SET EXERCISE A:
In the project-car post, list the vehicles named in the sentence that begins "We've had derelict mail Jeeps."
SET EXERCISE B:
Extract the passage of the project-car post from "If you’ve been" to "sure I succeeded.", copying it word for word.
SET EXERCISE C:
Extend the project-car post by writing what comes after its final sentence.
[EXTRACT TO READ start]
We’ve reached the end of a short week, and I’ve been subjecting you to some pretty ridiculous choices. But you’ve all been good sports about it, and now I’m giving you a chance to decide which one of our three finalists deserves a spot in the Autopian’s admittedly weird fleet – and who you’d like to see fix it up.
We looked at two fiberglass-bodied kit cars yesterday, and neither one made any of you particularly happy. One was grossly underpowered even if you replaced its batteries and got it running, the other was grossly overpriced for what you got, and they were both just kinda gross. The fake Ford beat the “electric banana” by nearly two-to-one, and most of you who did vote for the Invader wanted to convert it back to gas power.
Me, I’d take the T-bucket. I think I’d have more fun with it. It’s a good platform to experiment on, since it’s not really a classic and nobody really cares about it. A manual transmission swap wouldn’t be out of the question, and that fiberglass body would end up six layers thick in paint after trying out different looks. I’d rather have a four-seat touring body than the two-seat roadster, so there’s room for Betty, Veronica, and Jughead, but this would do.

If you’ve been around a while, you may have noticed that the writers here have some bizarre taste in cars, and make some questionable purchases. My now-sold MG, which only managed just over a thousand miles under its own power in my nine years of ownership, was actually one of the saner choices. We’ve had derelict mail Jeeps that had no business being on the road, tiny kei cars that were more Bondo than metal, moldy Grandma-mobiles pulled out of backyards and forced back to life against their will, and glorified golf carts purchased from China. And that’s not even counting the cursed taxicab or the butt-ugly SUV-ish thing across the Atlantic. This week, I’ve tried to come up with even worse ideas than those, and I’m not entirely sure I succeeded.
But what I’d like to know from you all is: Which one of these cars should have been a project of ours? And which one of us do you think should have been chosen to undertake it? We’ll go over the choices again, and then you can vote for a car and assign it to someone in the comments.
[EXTRACT TO READ end]
[EXCERPTED RECORDS start]
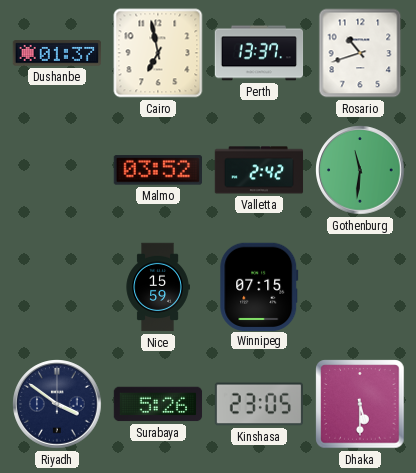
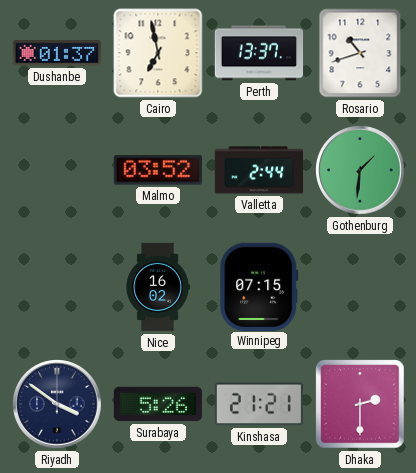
Valletta: 2:42 -> 2:44
Gothenburg: 11:31 -> 1:31
Nice: 15:59 -> 16:02
Kinshasa: 23:05 -> 21:21
Dhaka: 5:30 -> 2:30
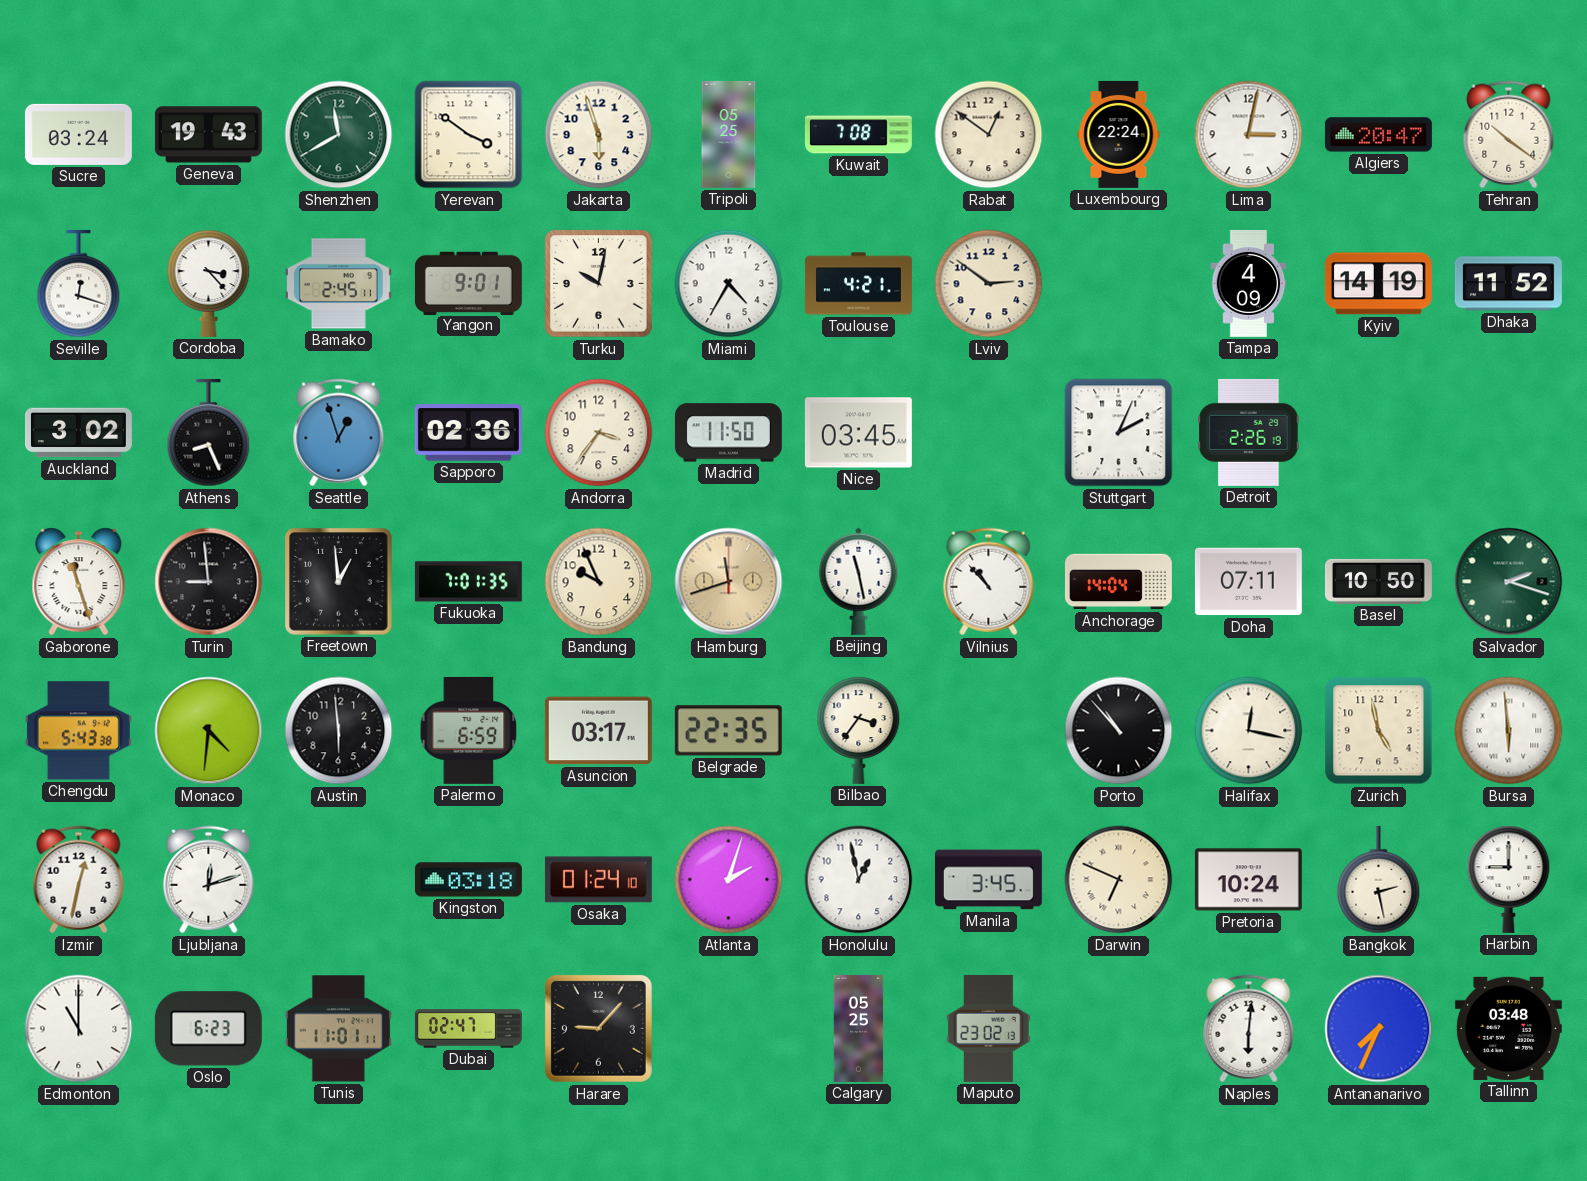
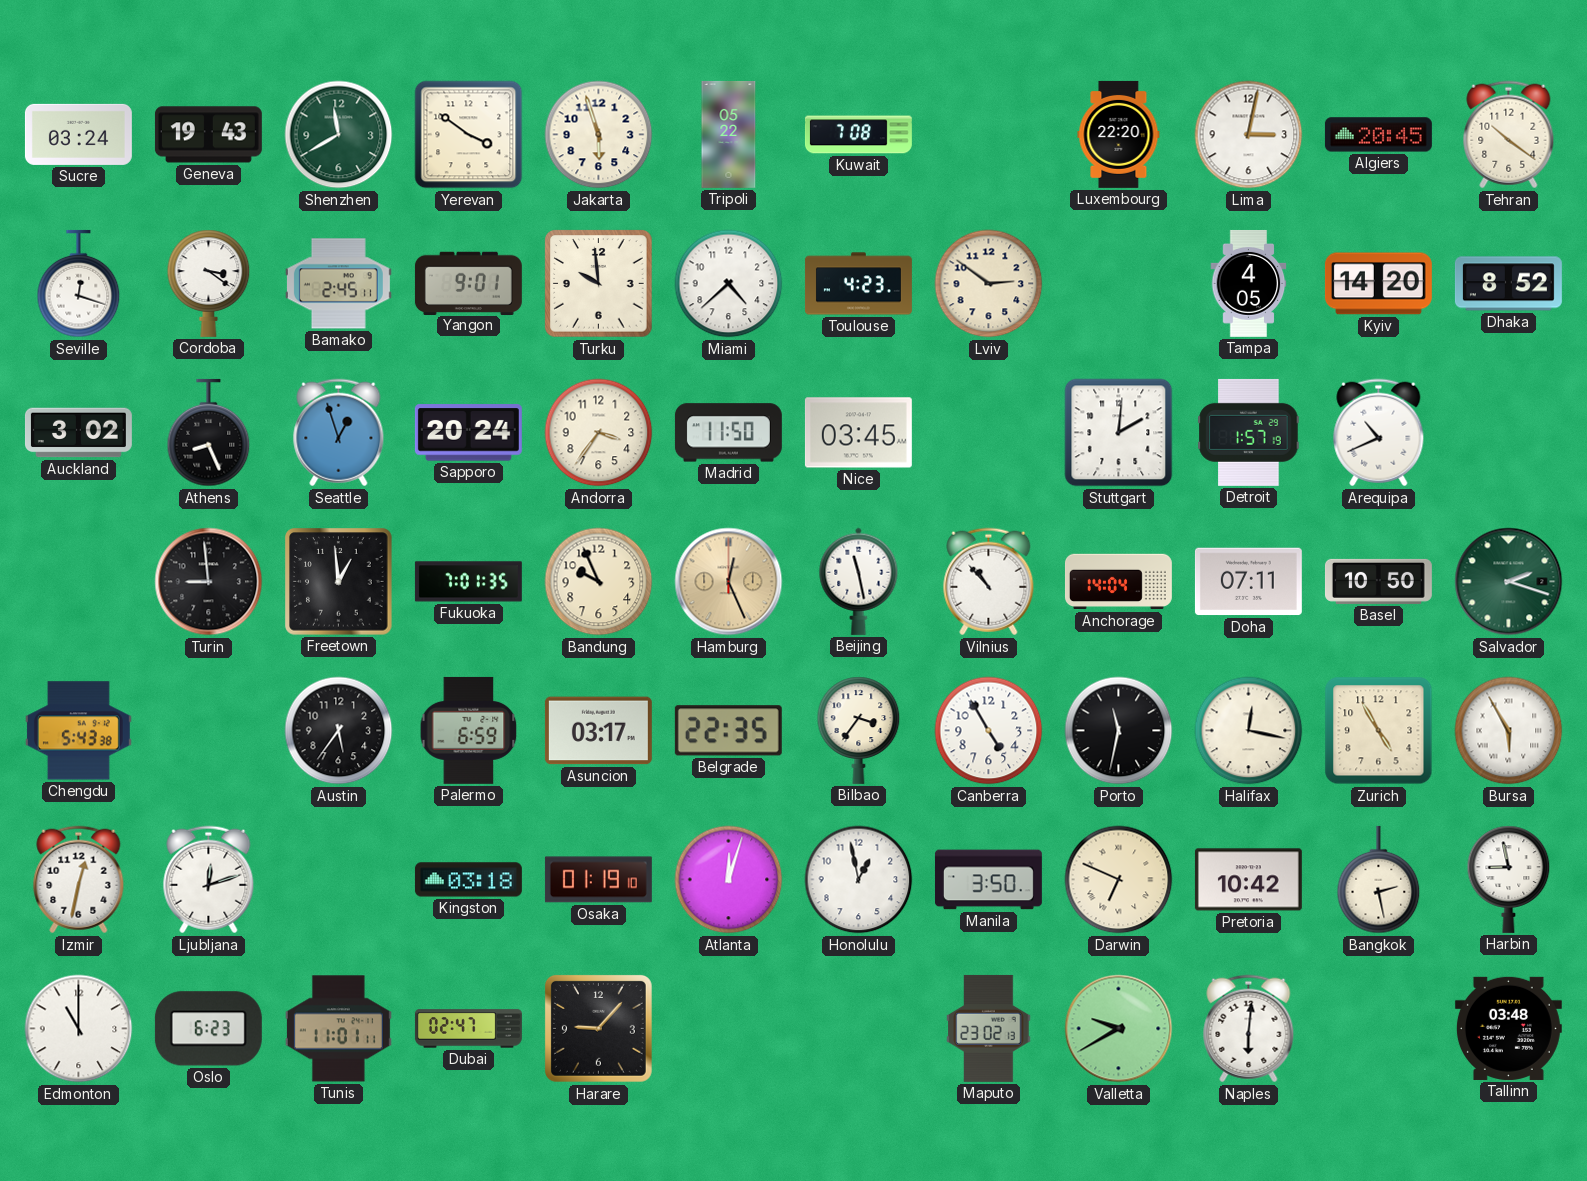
[EXCERPTED RECORDS end]
TASK OUTPUT A:
- derelict mail Jeeps
- tiny kei cars
- moldy Grandma-mobiles
- glorified golf carts

TASK OUTPUT B:
If you’ve been around a while, you may have noticed that the writers here have some bizarre taste in cars, and make some questionable purchases. My now-sold MG, which only managed just over a thousand miles under its own power in my nine years of ownership, was actually one of the saner choices. We’ve had derelict mail Jeeps that had no business being on the road, tiny kei cars that were more Bondo than metal, moldy Grandma-mobiles pulled out of backyards and forced back to life against their will, and glorified golf carts purchased from China. And that’s not even counting the cursed taxicab or the butt-ugly SUV-ish thing across the Atlantic. This week, I’ve tried to come up with even worse ideas than those, and I’m not entirely sure I succeeded.

TASK OUTPUT C:
1982 Pontiac T1000 with a sketchy engine swap

GM’s T platform is the sort of car you don’t see anymore: built to a price, made from simple components, and only just good enough to hold together until the warranty expires. The fact that any survive at all says more about the owner’s care than the car’s build quality. Even if you find a “good” Chevette or T1000, it will still be crude and underpowered. The crude part is hard to do anything about, but you can definitely up the power – and the most sure-fire way to do that is with an engine swap.

Unfortunately, I think the builder of this one chose poorly. It has a 4.3 liter V6 out of a 2003 Chevy pickup, backed by a much older TH350 automatic. It uses the stock ECU to control the engine, but not the transmission, because it’s far too old for electronic controls. The whole thing seems half-assed and cobbled together from whatever was lying around, instead of carefully planned-out. If it were me, I’d yank that V6 out and look for something smaller and lighter, a twin-cam four-cylinder of some sort, along with a manual gearbox (this car was originally a manual). Plan it right, and it would still be much faster than stock, but drive and handle a whole lot better. And you would be able to close the hood.
1948 REO Speed Wagon 1.5 ton flatbed

Old trucks, like old houses, seem to have an ability to age gracefully. This truck must have been really handsome when it was new, but now that it’s pushing eighty years old, it could be seen as a pile of junk. Instead, it looks dignified, an elder statesman of the open road, enjoying a well-earned retirement. You could restore it, and make it gleam again, but cars are only original once, and you can’t create a new shiny version of it without destroying what it is now. And that is not an idea that should be taken lightly.

So if you decide to leave the exterior alone, you still have to do something about the mechanicals. Your first inclination might be to do an engine swap on this one too, or maybe drop that beautiful original sheetmetal onto a modern truck chassis, but I wouldn’t be too hasty to do that either. These old flathead sixes are simple machines, with low compression (probably around 6:1, if I had to guess) and a wide tolerance for tuning. Since it turns over freely, there’s a good chance it’s in good enough shape to run. In other words, as soon as you are able, I think you’d find this engine willing.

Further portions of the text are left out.